EXERCISE REQUIREMENTS:
Where a line below holds the string "funziona", that line goes into the answer.

---------- MATERIAL TO PROCESS

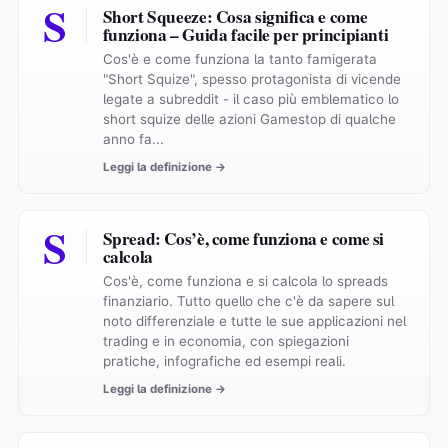
S
Short Squeeze: Cosa significa e come
funziona – Guida facile per principianti
Cos'è e come funziona la tanto famigerata
"Short Squize", spesso protagonista di vicende
legate a subreddit - il caso più emblematico lo
short squize delle azioni Gamestop di qualche
anno fa...
Leggi la definizione →
S
Spread: Cos’è, come funziona e come si
calcola
Cos'è, come funziona e si calcola lo spreads
finanziario. Tutto quello che c'è da sapere sul
noto differenziale e tutte le sue applicazioni nel
trading e in economia, con spiegazioni
pratiche, infografiche ed esempi reali.
Leggi la definizione →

--------------------

OUTPUT BELOW:
funziona – Guida facile per principianti
Cos'è e come funziona la tanto famigerata
Spread: Cos’è, come funziona e come si
Cos'è, come funziona e si calcola lo spreads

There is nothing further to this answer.